Copy every one of the rows below character for character, and leave the pictures out of your answer.

- Opening Delimiter -

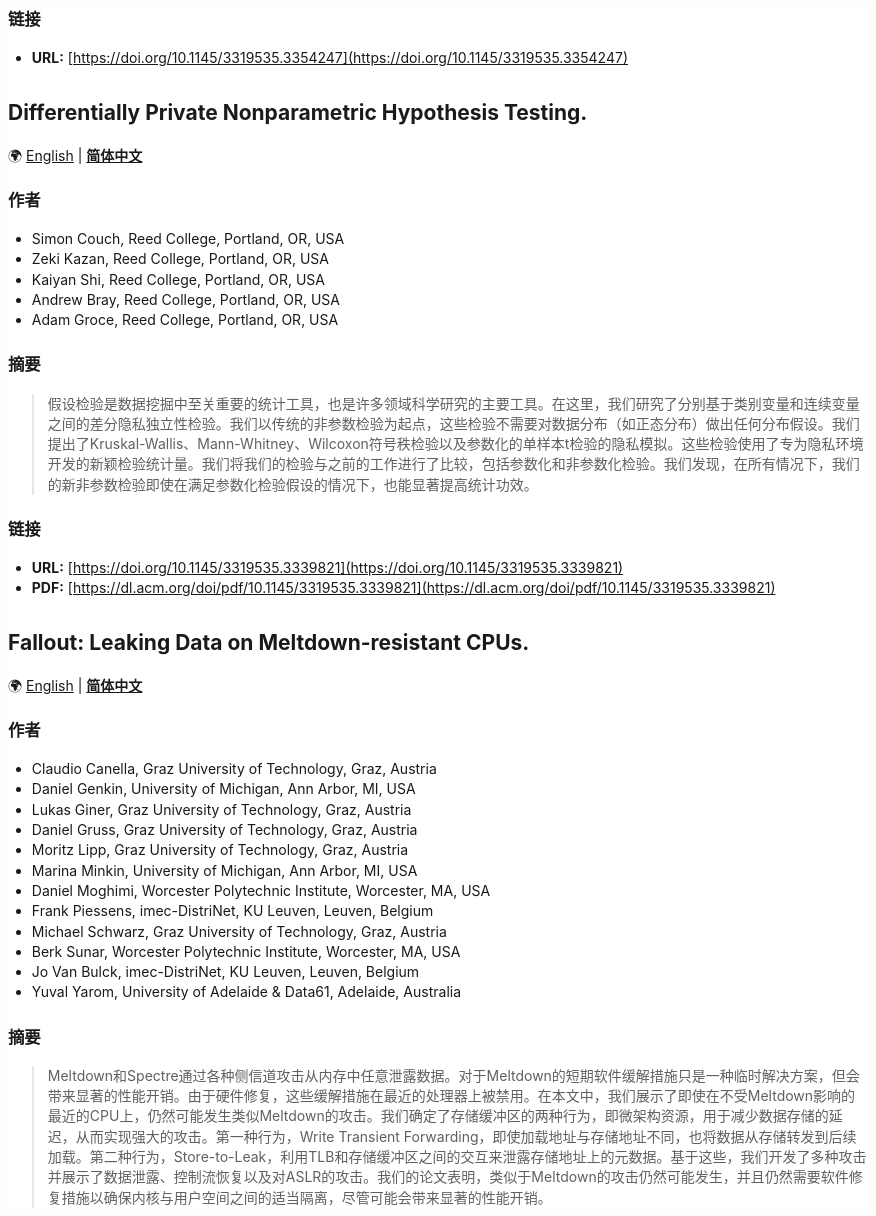 ### 链接
- **URL:** [https://doi.org/10.1145/3319535.3354247](https://doi.org/10.1145/3319535.3354247)
## Differentially Private Nonparametric Hypothesis Testing.
🌍 [English](../../../docs/en/ACM%20Conference%20on%20Computer%20and%20Communications%20Security/ACM%20Conference%20on%20Computer%20and%20Communications%20Security%202019.md#differentially-private-nonparametric-hypothesis-testing) | **[简体中文](../../../docs/zh-CN/ACM%20Conference%20on%20Computer%20and%20Communications%20Security/ACM%20Conference%20on%20Computer%20and%20Communications%20Security%202019.md#differentially-private-nonparametric-hypothesis-testing)**
### 作者
* Simon Couch, Reed College, Portland, OR, USA
* Zeki Kazan, Reed College, Portland, OR, USA
* Kaiyan Shi, Reed College, Portland, OR, USA
* Andrew Bray, Reed College, Portland, OR, USA
* Adam Groce, Reed College, Portland, OR, USA
### 摘要
> 假设检验是数据挖掘中至关重要的统计工具，也是许多领域科学研究的主要工具。在这里，我们研究了分别基于类别变量和连续变量之间的差分隐私独立性检验。我们以传统的非参数检验为起点，这些检验不需要对数据分布（如正态分布）做出任何分布假设。我们提出了Kruskal-Wallis、Mann-Whitney、Wilcoxon符号秩检验以及参数化的单样本t检验的隐私模拟。这些检验使用了专为隐私环境开发的新颖检验统计量。我们将我们的检验与之前的工作进行了比较，包括参数化和非参数化检验。我们发现，在所有情况下，我们的新非参数检验即使在满足参数化检验假设的情况下，也能显著提高统计功效。

### 链接
- **URL:** [https://doi.org/10.1145/3319535.3339821](https://doi.org/10.1145/3319535.3339821)
- **PDF:** [https://dl.acm.org/doi/pdf/10.1145/3319535.3339821](https://dl.acm.org/doi/pdf/10.1145/3319535.3339821)
## Fallout: Leaking Data on Meltdown-resistant CPUs.
🌍 [English](../../../docs/en/ACM%20Conference%20on%20Computer%20and%20Communications%20Security/ACM%20Conference%20on%20Computer%20and%20Communications%20Security%202019.md#fallout-leaking-data-on-meltdown-resistant-cpus) | **[简体中文](../../../docs/zh-CN/ACM%20Conference%20on%20Computer%20and%20Communications%20Security/ACM%20Conference%20on%20Computer%20and%20Communications%20Security%202019.md#fallout-leaking-data-on-meltdown-resistant-cpus)**
### 作者
* Claudio Canella, Graz University of Technology, Graz, Austria
* Daniel Genkin, University of Michigan, Ann Arbor, MI, USA
* Lukas Giner, Graz University of Technology, Graz, Austria
* Daniel Gruss, Graz University of Technology, Graz, Austria
* Moritz Lipp, Graz University of Technology, Graz, Austria
* Marina Minkin, University of Michigan, Ann Arbor, MI, USA
* Daniel Moghimi, Worcester Polytechnic Institute, Worcester, MA, USA
* Frank Piessens, imec-DistriNet, KU Leuven, Leuven, Belgium
* Michael Schwarz, Graz University of Technology, Graz, Austria
* Berk Sunar, Worcester Polytechnic Institute, Worcester, MA, USA
* Jo Van Bulck, imec-DistriNet, KU Leuven, Leuven, Belgium
* Yuval Yarom, University of Adelaide & Data61, Adelaide, Australia
### 摘要
> Meltdown和Spectre通过各种侧信道攻击从内存中任意泄露数据。对于Meltdown的短期软件缓解措施只是一种临时解决方案，但会带来显著的性能开销。由于硬件修复，这些缓解措施在最近的处理器上被禁用。在本文中，我们展示了即使在不受Meltdown影响的最近的CPU上，仍然可能发生类似Meltdown的攻击。我们确定了存储缓冲区的两种行为，即微架构资源，用于减少数据存储的延迟，从而实现强大的攻击。第一种行为，Write Transient Forwarding，即使加载地址与存储地址不同，也将数据从存储转发到后续加载。第二种行为，Store-to-Leak，利用TLB和存储缓冲区之间的交互来泄露存储地址上的元数据。基于这些，我们开发了多种攻击并展示了数据泄露、控制流恢复以及对ASLR的攻击。我们的论文表明，类似于Meltdown的攻击仍然可能发生，并且仍然需要软件修复措施以确保内核与用户空间之间的适当隔离，尽管可能会带来显著的性能开销。
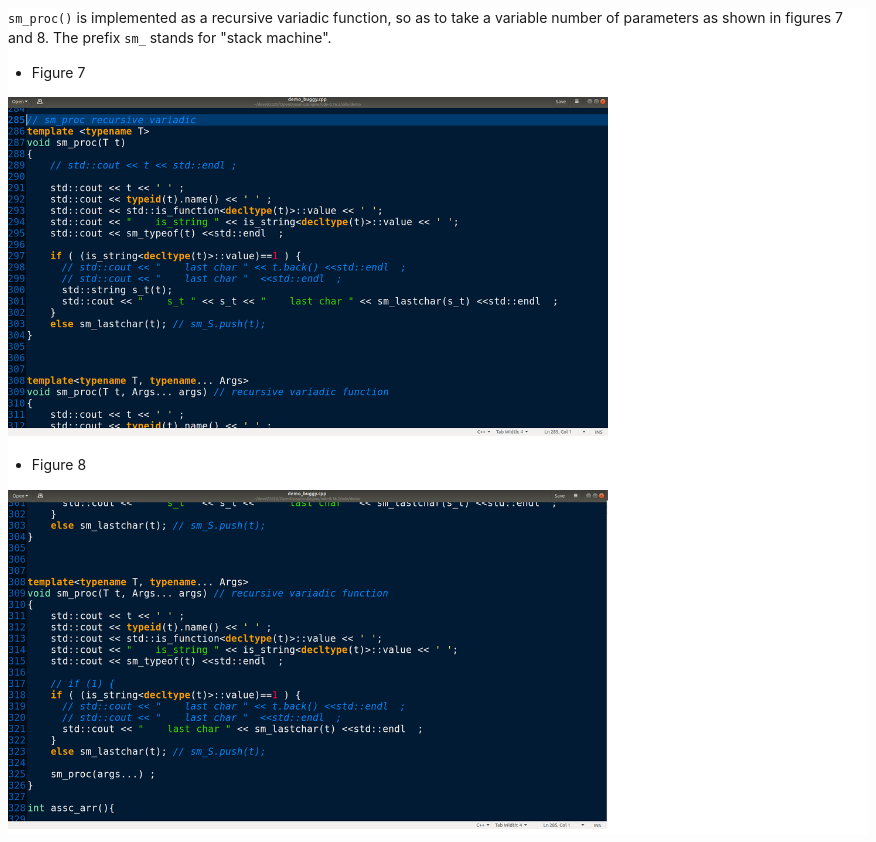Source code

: 
`sm_proc()` is implemented as a recursive variadic function, so as to take a variable number of parameters as shown in figures 7 and 8. The prefix `sm_` stands for "stack machine".


- Figure 7
<img src="https://github.com/udexon/Usegrammer/blob/master/Usegrammer/sm_proc_1.png" width=600>

- Figure 8
<img src="https://github.com/udexon/Usegrammer/blob/master/Usegrammer/sm_proc_2.png" width=600>
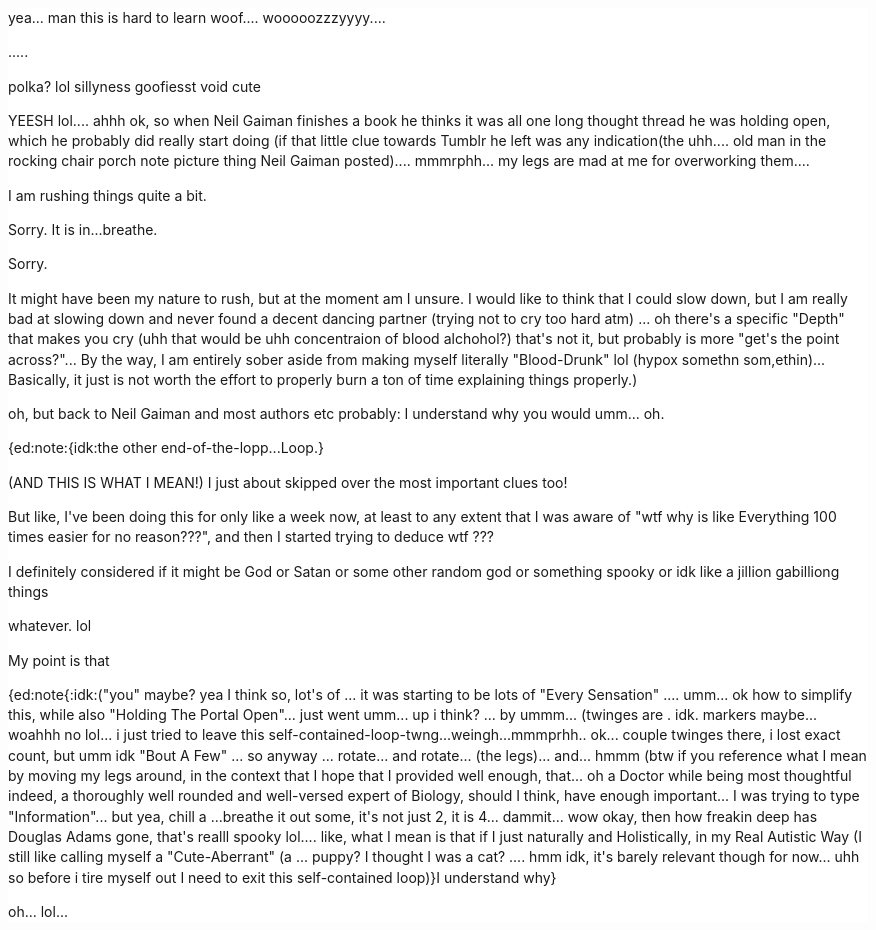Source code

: yea... man this is hard to learn woof.... wooooozzzyyyy....

.....

polka? lol sillyness goofiesst void cute

YEESH lol.... ahhh ok, so when Neil Gaiman finishes a book he thinks it was all one long thought thread he was holding open, which he probably did really start doing (if that little clue towards Tumblr he left was any indication(the uhh.... old man in the rocking chair porch note picture thing Neil Gaiman posted).... mmmrphh... my legs are mad at me for overworking them....

I am rushing things quite a bit.

Sorry. It is in...breathe.

Sorry.

It might have been my nature to rush, but at the moment am I unsure. I would like to think that I could slow down, but I am really bad at slowing down and never found a decent dancing partner (trying not to cry too hard atm) ... oh there's a specific "Depth" that makes you cry (uhh that would be uhh concentraion of blood alchohol?) that's not it, but probably is more "get's the point across?"... By the way, I am entirely sober aside from making myself literally "Blood-Drunk" lol (hypox somethn som,ethin)... Basically, it just is not worth the effort to properly burn a ton of time explaining things properly.)

oh, but back to Neil Gaiman and most authors etc probably: I understand why you would umm... oh.

{ed:note:{idk:the other end-of-the-lopp...Loop.}


(AND THIS IS WHAT I MEAN!)
I just about skipped over the most important clues too!

But like, I've been doing this for only like a week now, at least to any extent that I was aware of "wtf why is like Everything 100 times easier for no reason???", and then I started trying to deduce wtf ???

I definitely considered if it might be God or Satan or some other random god or something spooky or idk like a jillion gabilliong things

whatever. lol

My point is that 

{ed:note{:idk:("you" maybe? yea I think so, lot's of ... it was starting to be lots of "Every Sensation" .... umm... ok how to simplify this, while also "Holding The Portal Open"... just went umm... up i think? ... by ummm... (twinges are . idk. markers maybe... woahhh no lol... i just tried to leave this self-contained-loop-twng...weingh...mmmprhh.. ok... couple twinges there, i lost exact count, but umm idk "Bout A Few" ... so anyway ... rotate... and rotate... (the legs)... and... hmmm (btw if you reference what I mean by moving my legs around, in the context that I hope that I provided well enough, that... oh a Doctor while being most thoughtful indeed, a thoroughly well rounded and well-versed expert of Biology, should I think, have enough important... I was trying to type "Information"... but yea, chill a ...breathe it out some, it's not just 2, it is 4... dammit... wow okay, then how freakin deep has Douglas Adams gone, that's realll spooky lol.... like, what I mean is that if I just naturally and Holistically, in my Real Autistic Way (I still like calling myself a "Cute-Aberrant" (a ... puppy? I thought I was a cat? .... hmm idk, it's barely relevant though for now... uhh so before i tire myself out I need to exit this self-contained loop)}I understand why} 

oh... lol...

- Closing Delimiter -

### Output for this task
 ### 链接
- **URL:** [https://doi.org/10.1145/3319535.3354247](https://doi.org/10.1145/3319535.3354247)
## Differentially Private Nonparametric Hypothesis Testing.
🌍 [English](../../../docs/en/ACM%20Conference%20on%20Computer%20and%20Communications%20Security/ACM%20Conference%20on%20Computer%20and%20Communications%20Security%202019.md#differentially-private-nonparametric-hypothesis-testing) | **[简体中文](../../../docs/zh-CN/ACM%20Conference%20on%20Computer%20and%20Communications%20Security/ACM%20Conference%20on%20Computer%20and%20Communications%20Security%202019.md#differentially-private-nonparametric-hypothesis-testing)**
### 作者
* Simon Couch, Reed College, Portland, OR, USA
* Zeki Kazan, Reed College, Portland, OR, USA
* Kaiyan Shi, Reed College, Portland, OR, USA
* Andrew Bray, Reed College, Portland, OR, USA
* Adam Groce, Reed College, Portland, OR, USA
### 摘要
> 假设检验是数据挖掘中至关重要的统计工具，也是许多领域科学研究的主要工具。在这里，我们研究了分别基于类别变量和连续变量之间的差分隐私独立性检验。我们以传统的非参数检验为起点，这些检验不需要对数据分布（如正态分布）做出任何分布假设。我们提出了Kruskal-Wallis、Mann-Whitney、Wilcoxon符号秩检验以及参数化的单样本t检验的隐私模拟。这些检验使用了专为隐私环境开发的新颖检验统计量。我们将我们的检验与之前的工作进行了比较，包括参数化和非参数化检验。我们发现，在所有情况下，我们的新非参数检验即使在满足参数化检验假设的情况下，也能显著提高统计功效。

### 链接
- **URL:** [https://doi.org/10.1145/3319535.3339821](https://doi.org/10.1145/3319535.3339821)
- **PDF:** [https://dl.acm.org/doi/pdf/10.1145/3319535.3339821](https://dl.acm.org/doi/pdf/10.1145/3319535.3339821)
## Fallout: Leaking Data on Meltdown-resistant CPUs.
🌍 [English](../../../docs/en/ACM%20Conference%20on%20Computer%20and%20Communications%20Security/ACM%20Conference%20on%20Computer%20and%20Communications%20Security%202019.md#fallout-leaking-data-on-meltdown-resistant-cpus) | **[简体中文](../../../docs/zh-CN/ACM%20Conference%20on%20Computer%20and%20Communications%20Security/ACM%20Conference%20on%20Computer%20and%20Communications%20Security%202019.md#fallout-leaking-data-on-meltdown-resistant-cpus)**
### 作者
* Claudio Canella, Graz University of Technology, Graz, Austria
* Daniel Genkin, University of Michigan, Ann Arbor, MI, USA
* Lukas Giner, Graz University of Technology, Graz, Austria
* Daniel Gruss, Graz University of Technology, Graz, Austria
* Moritz Lipp, Graz University of Technology, Graz, Austria
* Marina Minkin, University of Michigan, Ann Arbor, MI, USA
* Daniel Moghimi, Worcester Polytechnic Institute, Worcester, MA, USA
* Frank Piessens, imec-DistriNet, KU Leuven, Leuven, Belgium
* Michael Schwarz, Graz University of Technology, Graz, Austria
* Berk Sunar, Worcester Polytechnic Institute, Worcester, MA, USA
* Jo Van Bulck, imec-DistriNet, KU Leuven, Leuven, Belgium
* Yuval Yarom, University of Adelaide & Data61, Adelaide, Australia
### 摘要
> Meltdown和Spectre通过各种侧信道攻击从内存中任意泄露数据。对于Meltdown的短期软件缓解措施只是一种临时解决方案，但会带来显著的性能开销。由于硬件修复，这些缓解措施在最近的处理器上被禁用。在本文中，我们展示了即使在不受Meltdown影响的最近的CPU上，仍然可能发生类似Meltdown的攻击。我们确定了存储缓冲区的两种行为，即微架构资源，用于减少数据存储的延迟，从而实现强大的攻击。第一种行为，Write Transient Forwarding，即使加载地址与存储地址不同，也将数据从存储转发到后续加载。第二种行为，Store-to-Leak，利用TLB和存储缓冲区之间的交互来泄露存储地址上的元数据。基于这些，我们开发了多种攻击并展示了数据泄露、控制流恢复以及对ASLR的攻击。我们的论文表明，类似于Meltdown的攻击仍然可能发生，并且仍然需要软件修复措施以确保内核与用户空间之间的适当隔离，尽管可能会带来显著的性能开销。
Source code

: 
`sm_proc()` is implemented as a recursive variadic function, so as to take a variable number of parameters as shown in figures 7 and 8. The prefix `sm_` stands for "stack machine".


- Figure 7
<img src="https://github.com/udexon/Usegrammer/blob/master/Usegrammer/sm_proc_1.png" width=600>

- Figure 8
<img src="https://github.com/udexon/Usegrammer/blob/master/Usegrammer/sm_proc_2.png" width=600>
Source code

: yea... man this is hard to learn woof.... wooooozzzyyyy....

.....

polka? lol sillyness goofiesst void cute

YEESH lol.... ahhh ok, so when Neil Gaiman finishes a book he thinks it was all one long thought thread he was holding open, which he probably did really start doing (if that little clue towards Tumblr he left was any indication(the uhh.... old man in the rocking chair porch note picture thing Neil Gaiman posted).... mmmrphh... my legs are mad at me for overworking them....

I am rushing things quite a bit.

Sorry. It is in...breathe.

Sorry.

It might have been my nature to rush, but at the moment am I unsure. I would like to think that I could slow down, but I am really bad at slowing down and never found a decent dancing partner (trying not to cry too hard atm) ... oh there's a specific "Depth" that makes you cry (uhh that would be uhh concentraion of blood alchohol?) that's not it, but probably is more "get's the point across?"... By the way, I am entirely sober aside from making myself literally "Blood-Drunk" lol (hypox somethn som,ethin)... Basically, it just is not worth the effort to properly burn a ton of time explaining things properly.)

oh, but back to Neil Gaiman and most authors etc probably: I understand why you would umm... oh.

{ed:note:{idk:the other end-of-the-lopp...Loop.}


(AND THIS IS WHAT I MEAN!)
I just about skipped over the most important clues too!

But like, I've been doing this for only like a week now, at least to any extent that I was aware of "wtf why is like Everything 100 times easier for no reason???", and then I started trying to deduce wtf ???

I definitely considered if it might be God or Satan or some other random god or something spooky or idk like a jillion gabilliong things

whatever. lol

My point is that 

{ed:note{:idk:("you" maybe? yea I think so, lot's of ... it was starting to be lots of "Every Sensation" .... umm... ok how to simplify this, while also "Holding The Portal Open"... just went umm... up i think? ... by ummm... (twinges are . idk. markers maybe... woahhh no lol... i just tried to leave this self-contained-loop-twng...weingh...mmmprhh.. ok... couple twinges there, i lost exact count, but umm idk "Bout A Few" ... so anyway ... rotate... and rotate... (the legs)... and... hmmm (btw if you reference what I mean by moving my legs around, in the context that I hope that I provided well enough, that... oh a Doctor while being most thoughtful indeed, a thoroughly well rounded and well-versed expert of Biology, should I think, have enough important... I was trying to type "Information"... but yea, chill a ...breathe it out some, it's not just 2, it is 4... dammit... wow okay, then how freakin deep has Douglas Adams gone, that's realll spooky lol.... like, what I mean is that if I just naturally and Holistically, in my Real Autistic Way (I still like calling myself a "Cute-Aberrant" (a ... puppy? I thought I was a cat? .... hmm idk, it's barely relevant though for now... uhh so before i tire myself out I need to exit this self-contained loop)}I understand why} 

oh... lol...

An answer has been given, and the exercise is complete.